THE OPPOSITE OF LOOKING AT THE FUTURE


.The fires burning out of control in my state of California collectively serve as a good metaphor for change. There is little doubt these fires are changing California. Change can occur rapidly or slow. A burning house changes rapidly; the weathering of rocks is slow. Change is noticed when something from “then” is compared to something  from “now”. I suppose that is why many people collect old stuff – it helps them understand their “then”. I have  found that images made from old photographs serve me well as a source for knowledge of the “then” variety. Looking at the images in this gallery should guide you to the conclusion that I am interested in railroad history. You would be correct. I find it very interesting to examine old images using the tools available on my computer. The gallery of images at the top contains a sampling of images I have collected in support of my interest in railroad history. The images have  not altered in any way – yet.   The usefulness of any image is determined by the “quality” of the image being examined. Such things as exposure,  focus, original negative media, print media, image size, and contrast are all important in determining how informative an image will be. When the image is “right”, surprising things can be learned. An example is shown in the gallery below.

I have included an image of the “OMAHA”. It was the shop locomotive at the  Omaha roundhouse about 1917. The image on the left is “as received” from the Union Pacific Railroad museum in Council Bluffs, Iowa. The center image has been edited to “improve” it. The image on the left is “blown up” to demonstrate what can be seen when things are”just right”. Notice the tools on the locomotive’s valve chamber.

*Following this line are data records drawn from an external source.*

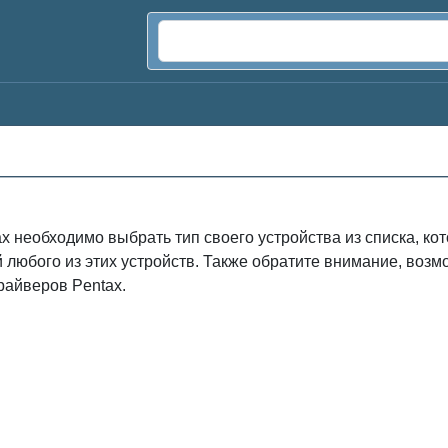
x необходимо выбрать тип своего устройства из списка, к
й любого из этих устройств. Также обратите внимание, во
райверов Pentax.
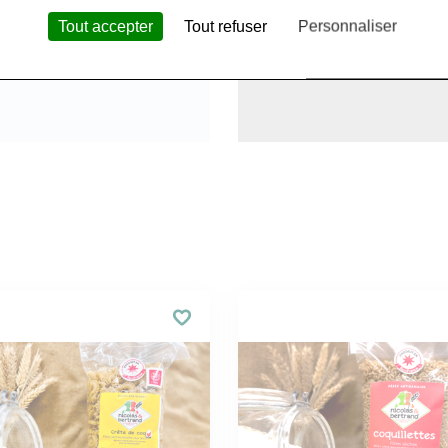
Tout accepter
Tout refuser
Personnaliser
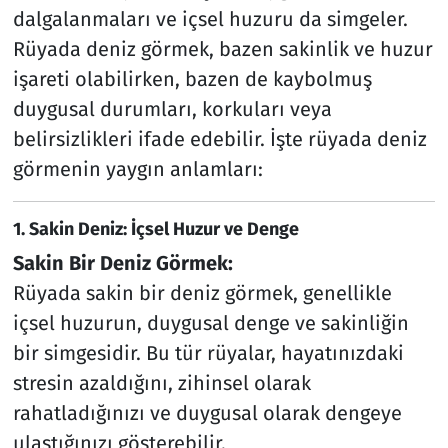
dalgalanmaları ve içsel huzuru da simgeler.
Rüyada deniz görmek, bazen sakinlik ve huzur
işareti olabilirken, bazen de kaybolmuş
duygusal durumları, korkuları veya
belirsizlikleri ifade edebilir. İşte rüyada deniz
görmenin yaygın anlamları:
1. Sakin Deniz: İçsel Huzur ve Denge
Sakin Bir Deniz Görmek:
Rüyada sakin bir deniz görmek, genellikle
içsel huzurun, duygusal denge ve sakinliğin
bir simgesidir. Bu tür rüyalar, hayatınızdaki
stresin azaldığını, zihinsel olarak
rahatladığınızı ve duygusal olarak dengeye
ulaştığınızı gösterebilir.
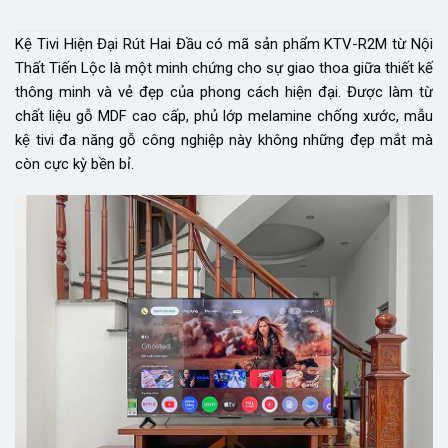
Kệ Tivi Hiện Đại Rút Hai Đầu có mã sản phẩm KTV-R2M từ Nội
Thất Tiến Lộc là một minh chứng cho sự giao thoa giữa thiết kế
thông minh và vẻ đẹp của phong cách hiện đại. Được làm từ
chất liệu gỗ MDF cao cấp, phủ lớp melamine chống xước, mẫu
kệ tivi đa năng gỗ công nghiệp này không những đẹp mắt mà
còn cực kỳ bền bỉ.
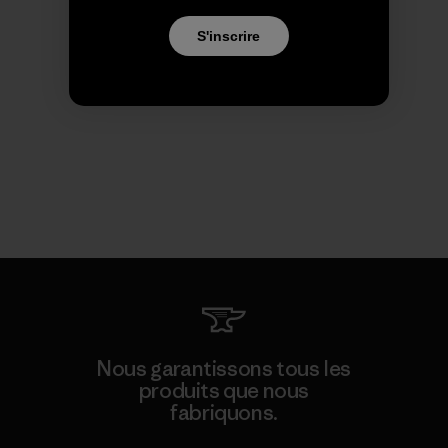
S'inscrire
Nous garantissons tous les
produits que nous
fabriquons.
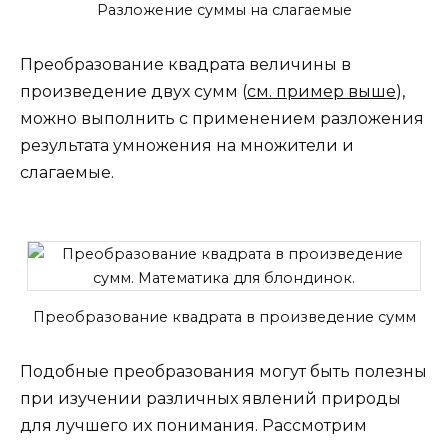
Разложение суммы на слагаемые
Преобразование квадрата величины в
произведение двух сумм (
см. пример выше
),
можно выполнить с применением разложения
результата умножения на множители и
слагаемые.
Преобразование квадрата в произведение сумм
Подобные преобразования могут быть полезны
при изучении различных явлений природы
для лучшего их понимания. Рассмотрим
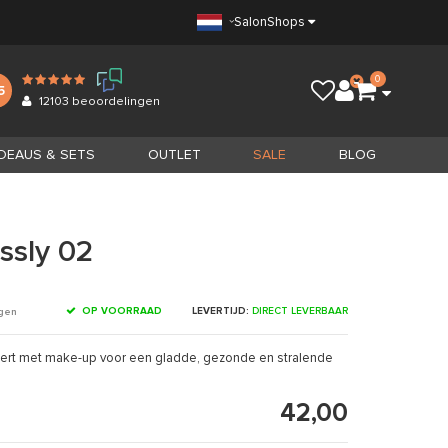
Salon
Shops
0
5
12103
beoordelingen
DEAUS & SETS
OUTLET
SALE
BLOG
ssly 02
OP VOORRAAD
LEVERTIJD:
DIRECT LEVERBAAR
ngen
ert met make-up voor een gladde, gezonde en stralende
42,00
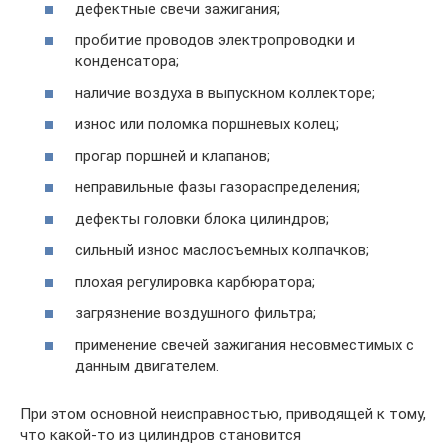
дефектные свечи зажигания;
пробитие проводов электропроводки и
конденсатора;
наличие воздуха в выпускном коллекторе;
износ или поломка поршневых колец;
прогар поршней и клапанов;
неправильные фазы газораспределения;
дефекты головки блока цилиндров;
сильный износ маслосъемных колпачков;
плохая регулировка карбюратора;
загрязнение воздушного фильтра;
применение свечей зажигания несовместимых с
данным двигателем.
При этом основной неисправностью, приводящей к тому,
что какой-то из цилиндров становится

An image of the trestle erected just east of Promontory Summit, the place where the 1869 joining of the Union Pacific Railroad and the Central Pacific Railroad occurred, is shown in the above gallery. This trestle is celebrated in railroad lore because of its rickety appearance and its brief life as a mainline bridge. It was abandoned in favor of the adjacent and vastly superior “big fill”,  just North of the trestle. The images have been improved to enhance their usefulness as sources for historical data. Examination of the leftmost image reveals the meaning of “rickety”. The number of the locomotive is seen in the center image. This locomotive is celebrated as the UPRR locomotive used in the ceremony that marked the completion of the Transcontinental Railroad.  The image on the right illustrates the utility of images such as this to reveal details of daily life such as the attire of the men standing on the flatcar.

I was initially drawn to old images as a source of historical data by my attraction to the history of the Dale Creek Bridge. It is the astounding tale of building the longest and highest bridge on the eastern half of the Transcontinental railroad in the winter of 1868. A documented story of bridge construction tells how the partially completed bridge was nearly blown over by strong winds during a violent winter storm. According to the story, the engineer in charge rallied the frightened bridge workers to save the bridge from certain destruction. He had them gather all the ropes at the construction site and then cajoling them into securing the bridge by tying the ropes between the bridge and nearby rocks. The image shows the hurried nature of the attachment of the ropes, which gives greater authenticity to the story.